(PROVIDED MATERIAL begins)
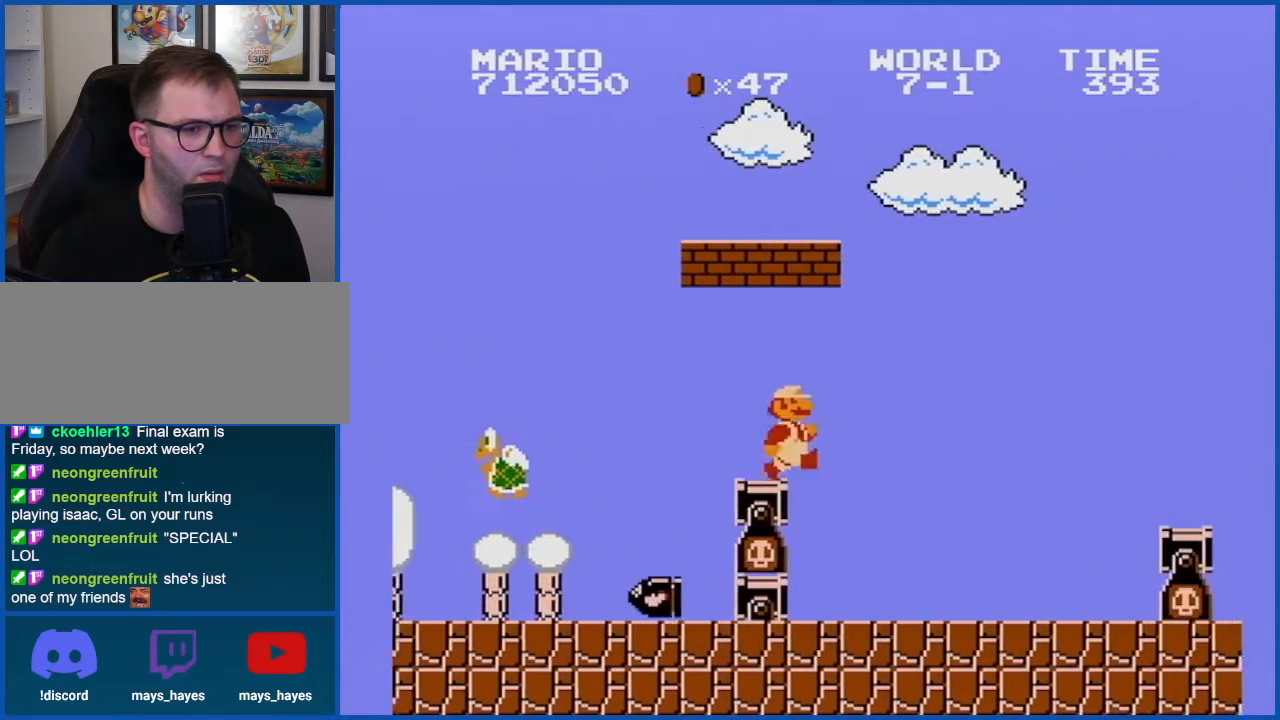
{"buttons": ["B", "DPAD_RIGHT"], "events": [[33, "A", "down"], [284, "A", "up"]]}
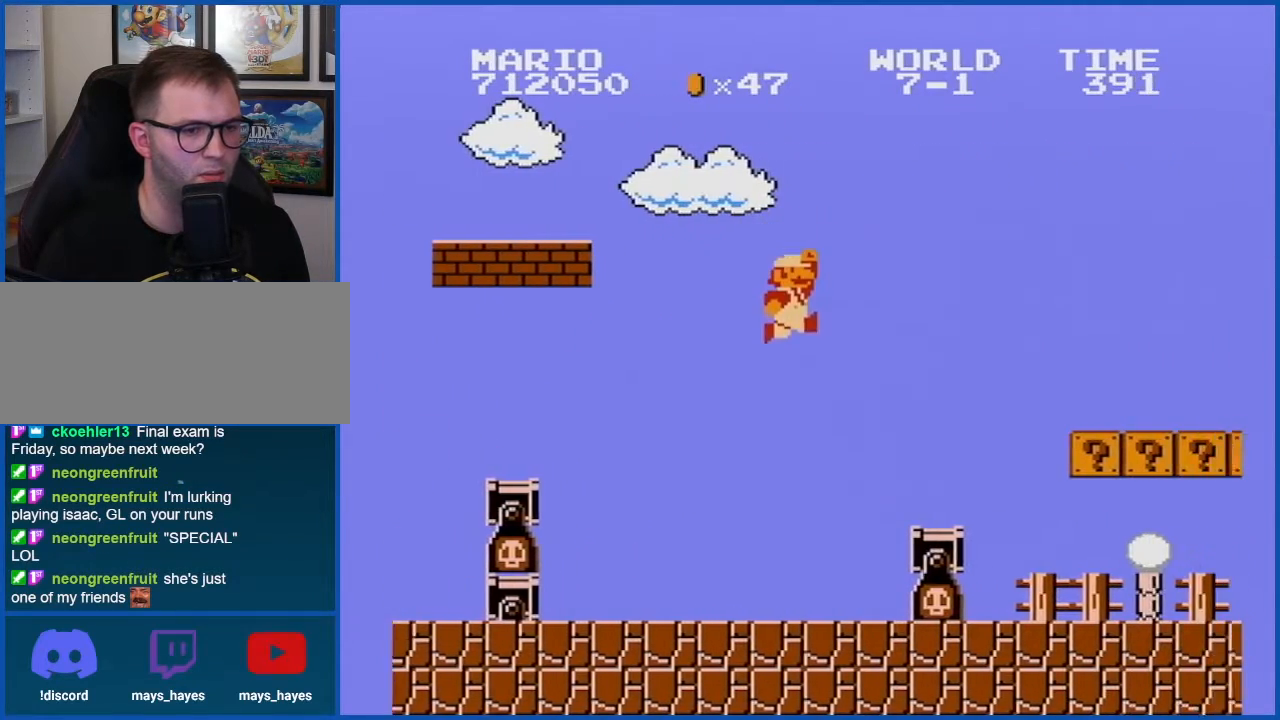
{"buttons": ["B", "DPAD_RIGHT"], "events": [[84, "DPAD_RIGHT", "up"], [151, "DPAD_RIGHT", "down"], [317, "A", "down"], [401, "A", "up"]]}
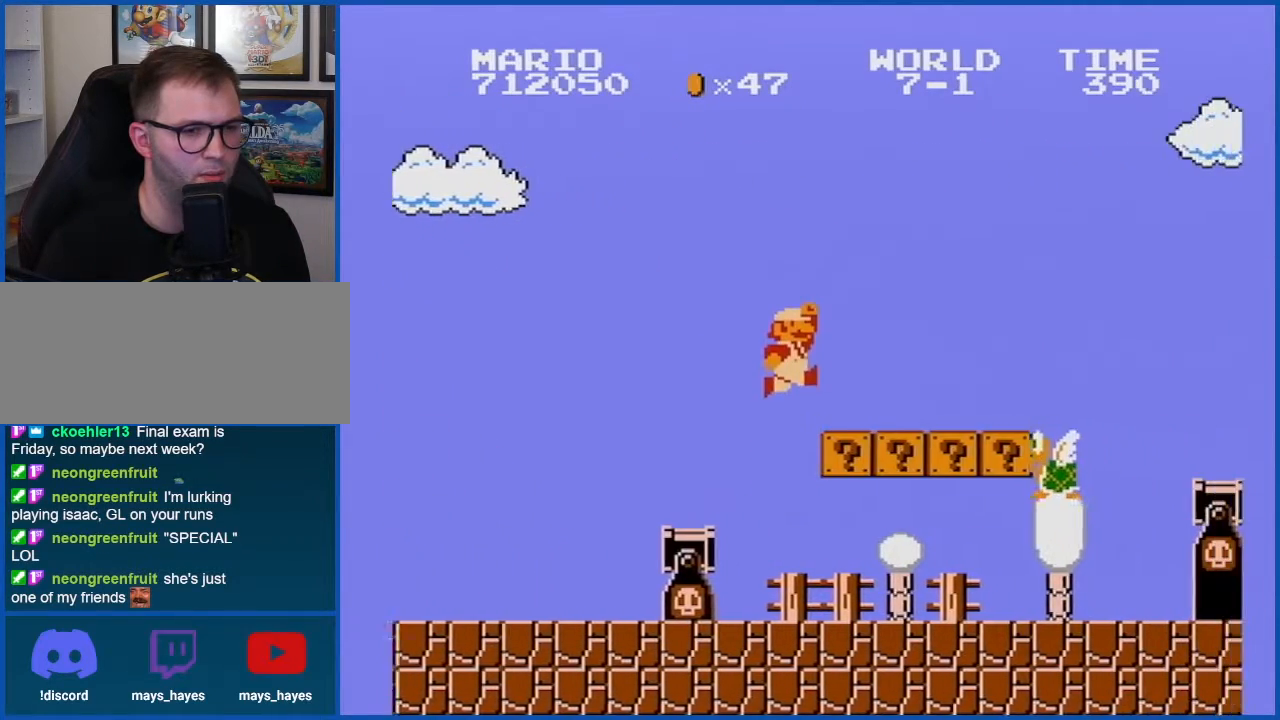
{"buttons": ["B"], "events": [[284, "A", "down"], [467, "A", "up"], [500, "DPAD_RIGHT", "up"]]}
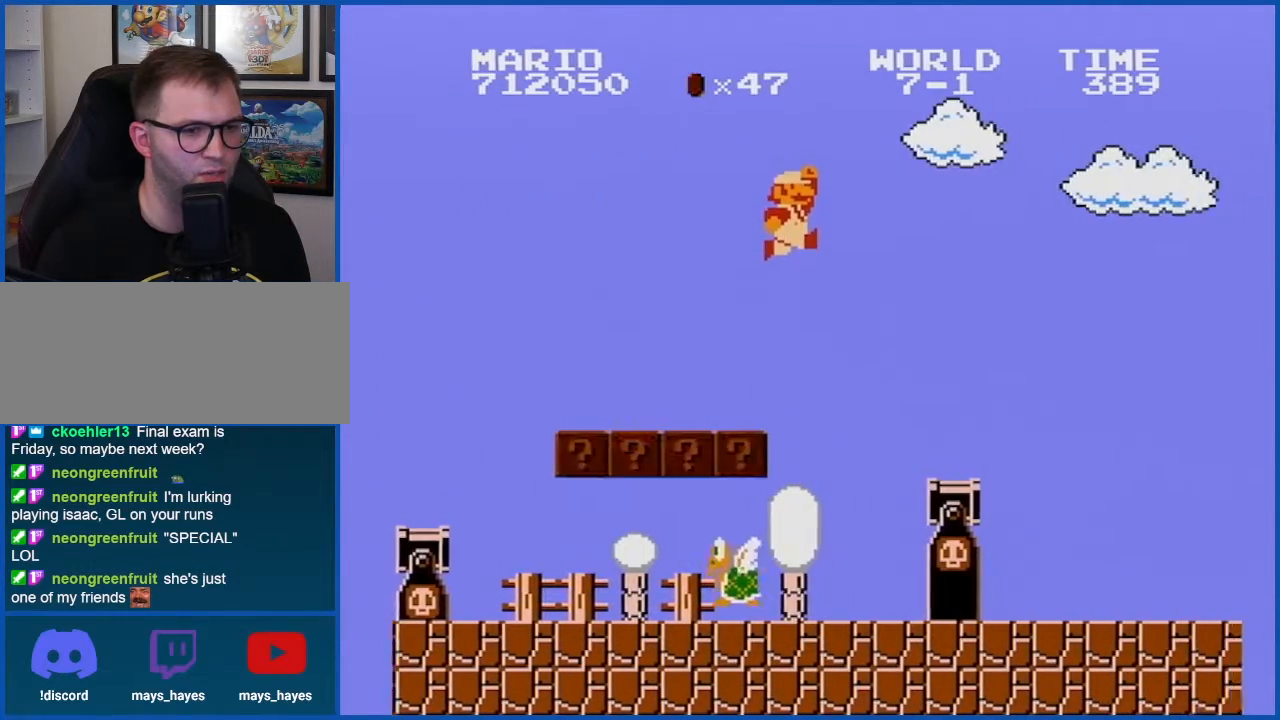
{"buttons": ["A", "B", "DPAD_RIGHT"], "events": [[117, "DPAD_LEFT", "down"], [251, "DPAD_LEFT", "up"], [334, "DPAD_RIGHT", "down"], [468, "A", "down"]]}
(PROVIDED MATERIAL ends)
◆ **DIRECTIONS**
Without including any images, output the data exactly as given.

◆ **REPLY**
{"buttons": ["B", "DPAD_RIGHT"], "events": [[33, "A", "down"], [284, "A", "up"]]}
{"buttons": ["B", "DPAD_RIGHT"], "events": [[84, "DPAD_RIGHT", "up"], [151, "DPAD_RIGHT", "down"], [317, "A", "down"], [401, "A", "up"]]}
{"buttons": ["B"], "events": [[284, "A", "down"], [467, "A", "up"], [500, "DPAD_RIGHT", "up"]]}
{"buttons": ["A", "B", "DPAD_RIGHT"], "events": [[117, "DPAD_LEFT", "down"], [251, "DPAD_LEFT", "up"], [334, "DPAD_RIGHT", "down"], [468, "A", "down"]]}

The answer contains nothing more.